Tous les entraîneurs ne sont pas aussi stricts. Les boxeurs ne sont pas autorisés à concourir pendant leur temps de repos, mais ils sont autorisés à s'entraîner. "S'ils ne s'entraînent pas, ils guérissent bien, mais ils n'ont aucune chance lors de la prochaine compétition", explique Van Driessche. "S'ils s'entraînent, ils guérissent moins bien." Le comité souhaite porter le temps de repos obligatoire à deux mois. plus de droits et une éducation obligatoire. Ils devraient pouvoir arrêter un match s'il y a des raisons médicales de le faire. Et ils doivent être attentifs aux signes de fatigue. Les boxeurs fatigués "n'acceptent plus" le coup, et il frappe alors deux fois plus fort. Le cerveau appuie beaucoup plus fort contre le crâne, avec toutes les conséquences néfastes que cela entraîne.
Si la boxe est si nocive, pourquoi ne l'interdisons-nous pas soudainement ? Le comité ne veut pas aller aussi loin, même s'il souhaite une interdiction de la boxe pour les jeunes de moins de 15 ans. "Ils sont déjà autorisés à s'entraîner", déclare Van Driessche. « Après tout, l'aspect technique est très important, et commencer à 15 ans, c'est trop tard. Mais il ne doit y avoir aucun contact et ils doivent être informés des risques. »
La boxe professionnelle est interdite en Norvège, en Suède, en Islande, à Cuba et en Corée du Nord. Et toutes les quelques années, la Grande-Bretagne, les États-Unis et l'Australie sont également invités par leur comité médical à interdire le sport. L'Association médicale mondiale trouve également la boxe trop dangereuse et fait pression pour son interdiction.
« La question est de savoir comment protéger les gens contre leur libre arbitre », déclare Matser. « Si les gens qui travaillent dans les supermarchés couraient le même risque de lésions cérébrales, ce travail aurait été interdit depuis longtemps. Mais la boxe ne fait pas partie de ce monde "normal", il y a d'autres intérêts en jeu." Matser lui-même pense que notre cerveau est trop sensible pour prendre des risques avec.
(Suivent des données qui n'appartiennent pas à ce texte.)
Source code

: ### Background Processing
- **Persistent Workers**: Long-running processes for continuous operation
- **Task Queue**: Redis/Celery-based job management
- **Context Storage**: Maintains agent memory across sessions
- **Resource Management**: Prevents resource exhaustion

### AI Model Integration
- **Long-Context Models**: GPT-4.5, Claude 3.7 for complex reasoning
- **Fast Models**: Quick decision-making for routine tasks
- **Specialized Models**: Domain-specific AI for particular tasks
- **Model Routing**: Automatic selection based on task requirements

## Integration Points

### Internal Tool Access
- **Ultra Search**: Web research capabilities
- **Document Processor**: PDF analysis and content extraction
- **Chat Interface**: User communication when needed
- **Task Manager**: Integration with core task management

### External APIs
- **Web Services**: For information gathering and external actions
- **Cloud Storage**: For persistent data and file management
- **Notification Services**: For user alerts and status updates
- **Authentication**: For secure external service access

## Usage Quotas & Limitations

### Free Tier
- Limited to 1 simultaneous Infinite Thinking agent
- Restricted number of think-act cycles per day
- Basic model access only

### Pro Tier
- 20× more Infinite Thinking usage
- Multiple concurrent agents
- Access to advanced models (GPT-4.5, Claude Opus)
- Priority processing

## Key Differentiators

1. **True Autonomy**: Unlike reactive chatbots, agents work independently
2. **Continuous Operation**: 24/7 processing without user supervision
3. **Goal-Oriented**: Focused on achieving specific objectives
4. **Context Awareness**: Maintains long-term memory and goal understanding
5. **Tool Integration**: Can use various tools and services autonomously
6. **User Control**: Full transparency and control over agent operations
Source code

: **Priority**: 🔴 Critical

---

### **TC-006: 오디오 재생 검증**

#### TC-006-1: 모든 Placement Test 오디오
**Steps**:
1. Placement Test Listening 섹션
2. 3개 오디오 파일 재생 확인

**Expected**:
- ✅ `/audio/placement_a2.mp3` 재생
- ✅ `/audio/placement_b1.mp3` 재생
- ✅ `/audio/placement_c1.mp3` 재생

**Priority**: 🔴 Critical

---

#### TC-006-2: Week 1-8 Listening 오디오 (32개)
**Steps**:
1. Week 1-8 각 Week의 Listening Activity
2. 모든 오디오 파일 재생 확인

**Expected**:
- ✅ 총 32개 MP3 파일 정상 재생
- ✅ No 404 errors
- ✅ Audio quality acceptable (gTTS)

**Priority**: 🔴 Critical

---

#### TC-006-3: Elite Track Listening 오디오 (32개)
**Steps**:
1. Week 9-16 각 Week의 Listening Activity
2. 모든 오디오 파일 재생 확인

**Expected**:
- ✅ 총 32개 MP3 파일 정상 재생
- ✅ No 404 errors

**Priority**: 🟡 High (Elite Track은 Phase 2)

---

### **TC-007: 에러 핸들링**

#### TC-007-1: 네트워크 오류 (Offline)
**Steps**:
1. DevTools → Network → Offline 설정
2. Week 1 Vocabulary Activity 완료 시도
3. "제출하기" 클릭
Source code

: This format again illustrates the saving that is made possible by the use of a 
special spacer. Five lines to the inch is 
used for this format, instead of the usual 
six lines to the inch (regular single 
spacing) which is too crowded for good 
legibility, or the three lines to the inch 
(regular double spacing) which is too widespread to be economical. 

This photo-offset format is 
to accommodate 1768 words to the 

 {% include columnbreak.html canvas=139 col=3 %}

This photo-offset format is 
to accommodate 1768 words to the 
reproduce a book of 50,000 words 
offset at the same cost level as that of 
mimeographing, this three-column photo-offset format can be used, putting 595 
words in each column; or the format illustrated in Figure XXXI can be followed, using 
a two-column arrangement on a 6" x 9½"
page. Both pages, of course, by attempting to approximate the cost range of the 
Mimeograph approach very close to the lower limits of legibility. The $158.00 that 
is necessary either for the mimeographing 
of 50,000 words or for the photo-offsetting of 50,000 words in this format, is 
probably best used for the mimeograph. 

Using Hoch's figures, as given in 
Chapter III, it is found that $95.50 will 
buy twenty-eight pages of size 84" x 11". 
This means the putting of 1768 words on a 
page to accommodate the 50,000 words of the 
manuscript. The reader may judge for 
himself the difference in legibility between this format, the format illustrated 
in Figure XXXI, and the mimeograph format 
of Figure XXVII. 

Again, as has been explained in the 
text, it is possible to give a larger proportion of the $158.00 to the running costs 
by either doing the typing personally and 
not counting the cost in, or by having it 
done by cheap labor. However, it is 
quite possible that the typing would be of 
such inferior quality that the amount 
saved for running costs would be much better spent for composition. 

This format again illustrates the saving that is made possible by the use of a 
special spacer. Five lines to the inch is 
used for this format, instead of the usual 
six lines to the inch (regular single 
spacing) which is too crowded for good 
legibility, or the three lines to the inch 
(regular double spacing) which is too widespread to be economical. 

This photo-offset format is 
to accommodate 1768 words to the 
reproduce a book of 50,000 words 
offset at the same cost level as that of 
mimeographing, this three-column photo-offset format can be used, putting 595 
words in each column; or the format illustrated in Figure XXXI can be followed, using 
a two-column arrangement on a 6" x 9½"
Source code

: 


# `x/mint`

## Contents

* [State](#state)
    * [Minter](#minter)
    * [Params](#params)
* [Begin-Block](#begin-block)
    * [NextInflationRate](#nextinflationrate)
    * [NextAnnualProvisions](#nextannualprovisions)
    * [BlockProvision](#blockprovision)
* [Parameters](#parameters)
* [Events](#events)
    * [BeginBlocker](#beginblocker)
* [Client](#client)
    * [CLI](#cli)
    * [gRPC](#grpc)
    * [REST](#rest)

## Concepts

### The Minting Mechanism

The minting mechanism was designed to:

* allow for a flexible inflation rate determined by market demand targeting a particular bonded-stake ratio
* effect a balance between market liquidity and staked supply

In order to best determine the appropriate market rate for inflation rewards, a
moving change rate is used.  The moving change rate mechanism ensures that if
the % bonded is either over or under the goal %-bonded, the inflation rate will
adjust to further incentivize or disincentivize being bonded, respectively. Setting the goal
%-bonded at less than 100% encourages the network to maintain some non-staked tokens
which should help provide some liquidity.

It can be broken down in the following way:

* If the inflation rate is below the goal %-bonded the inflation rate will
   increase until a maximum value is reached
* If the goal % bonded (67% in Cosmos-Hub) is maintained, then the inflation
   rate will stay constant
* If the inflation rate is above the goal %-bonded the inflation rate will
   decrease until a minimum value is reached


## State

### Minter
L'entraîneur De Vulder estime que la boxe est beaucoup plus médicalement justifiée aujourd'hui qu'il y a vingt ans. Il fait également la différence entre la boxe professionnelle et la boxe amateur. Ce dernier ne consiste pas à mettre KO l'adversaire, vous ne marquez que des points grâce à votre performance technique. "Un arbitre devrait faire un choix entre les deux au début de sa carrière. Dans les camps amateurs, il doit protéger les boxeurs; dans les camps professionnels, il peut attendre un peu plus longtemps avant de retirer quelqu'un de la compétition." Van Driessche n'est pas d'accord :"Les deux groupes, ainsi que les autres athlètes, doivent être protégés contre les lésions cérébrales."
Les boxeurs eux-mêmes ne sont pas toujours conscients des risques. La prévention et l'information sont nécessaires, estime le Comité. Mais cela ne résoudra pas tout bien sûr. "Le monde de la boxe a ses propres normes et valeurs", explique Erik Matser. "Lorsqu'un joueur de football est inconscient sur le terrain, les journaux regorgent d'experts qui doivent expliquer les lésions cérébrales. Quand un boxeur est mis KO lors d'un combat, personne n'est surpris."